Copyright © Ted C. MacRae 2012
15 thoughts on “Desmiphora hirticollis: Crypsis or Mimicry?”
At first glance I mistook it for a moth!
Yes, from lateral profile it looks somewhat like one of the prominents. Caterpillar, moth – they’re both lepidopterans!
Wow, awesome camouflage. I really had to stare at the first photo for a few seconds to figure out what I was looking at.
I almost missed the first one I found – I hadn’t seen anything yet and so wasn’t really expecting to either until this one moved. I wonder how many I missed before this one!
Pretty impressive array of defences. If the tufts of hairs are barbed and dislodge, maybe they entangle the mandibles of patrolling ants like those of polyxenid millipedes?
At first I was also impressed that the Boraginaceae, better known for borage, Siberian buglosses, and forget-me-nots, also grew into trees. But I thought Ehretia looked familiar and realized that I had sample E. acuminata in Australia. Another Monday morning duh moment.
I don’t think the hairs have such offensive capabilities – at least I’ve never noticed them detaching when handled.
I didn’t even make the connection with forget-me-nots – interesting.
Ted, check out my picture of D. fasciculata here: http://www.facebook.com/photo.php?fbid=1518346728333&l=497993880e
I also noticed it very much resembles some local caterpillars. I didn´t know this was published. Thanks for the reference. I find these on live plants (or maybe dying?) and maybe that is why they are not cryptic like yours seems to be.

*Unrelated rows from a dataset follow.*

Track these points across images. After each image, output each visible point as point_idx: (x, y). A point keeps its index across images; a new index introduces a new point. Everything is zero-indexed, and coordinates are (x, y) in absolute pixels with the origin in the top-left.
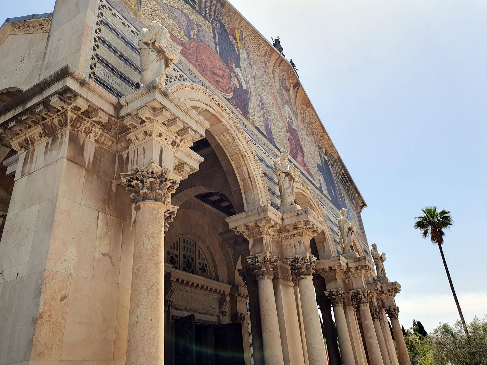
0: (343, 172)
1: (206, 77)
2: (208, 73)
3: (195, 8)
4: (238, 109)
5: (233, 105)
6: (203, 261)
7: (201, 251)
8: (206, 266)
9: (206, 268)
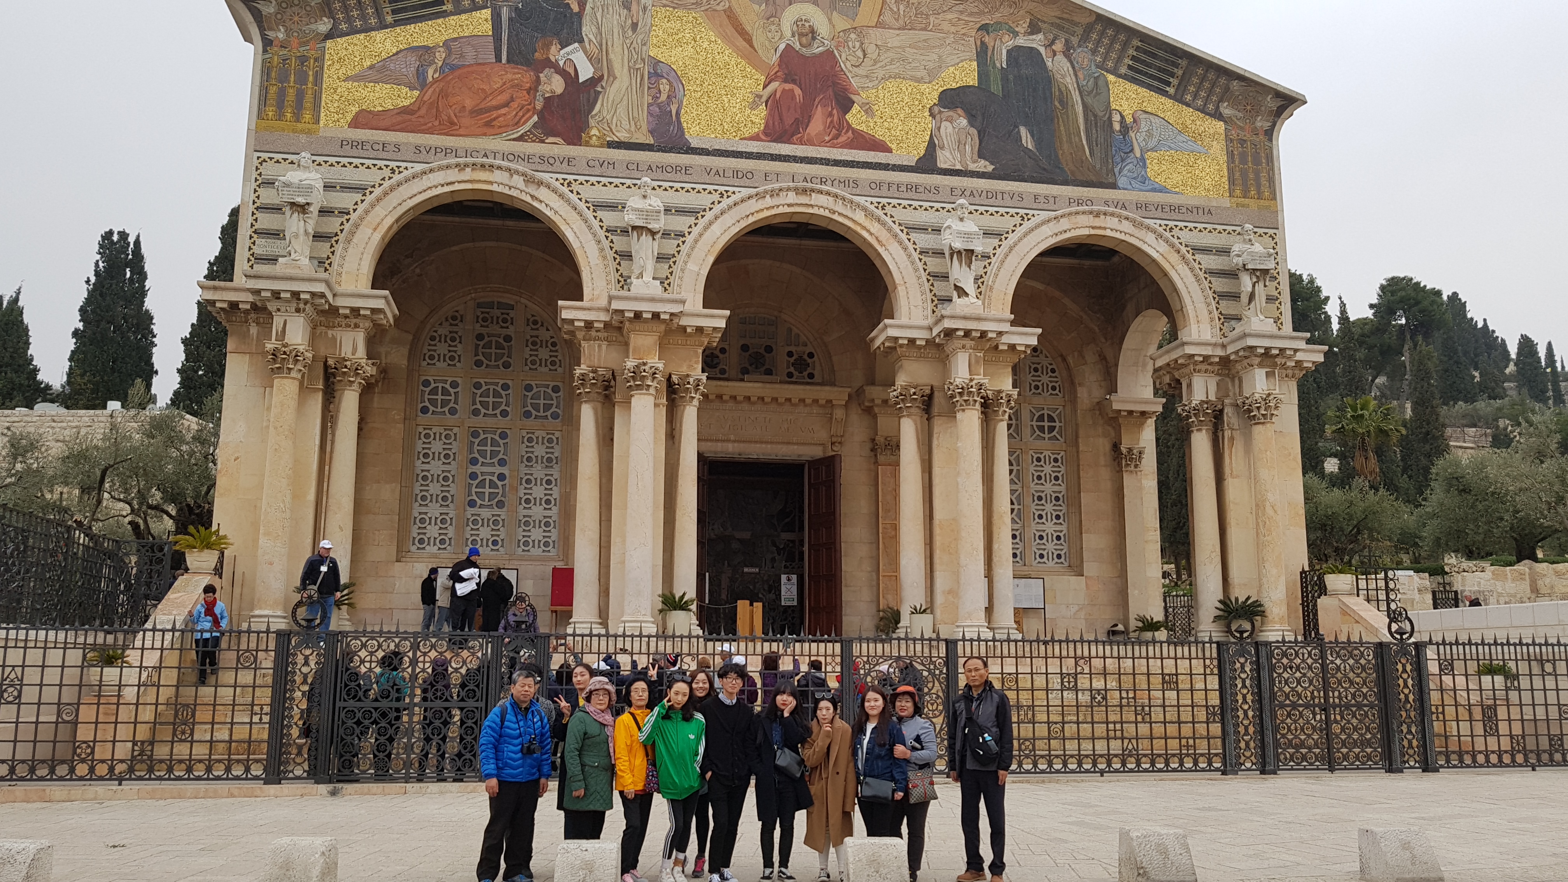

Not only is that a great photo, but it’s quite interesting that you independently speculated it to be a caterpillar mimic. The fact that D. fasciculata is diurnal and found on foliage makes a stronger case for mimicry rather than crypsis for that species.
What works, works, a little of both it seems – and labeling is a purely human problem. Well spotted and photographed!
Thanks Margarethe. Labels may be a human construct, but they are the only way I can make sense of anything. I think I’m inclined to go more crypsis for this species.
I have a soft spot for hairy cerambycids and this one definitely fits the bill! I collected in Chile several years ago and would wait by woodpiles at dusk and watch the bycids fly in. Beautiful pictures! Thanks so much for sharing!
Thanks IBB – I think all ‘bycids are cool, but yes this one is really something. I only wish it had been a species other than one that also occurs in the U.S. ;P
Convergent crypsis, I would say.
What about bird droppings? With some fungus growing on it?
I think that’s a pretty good thought.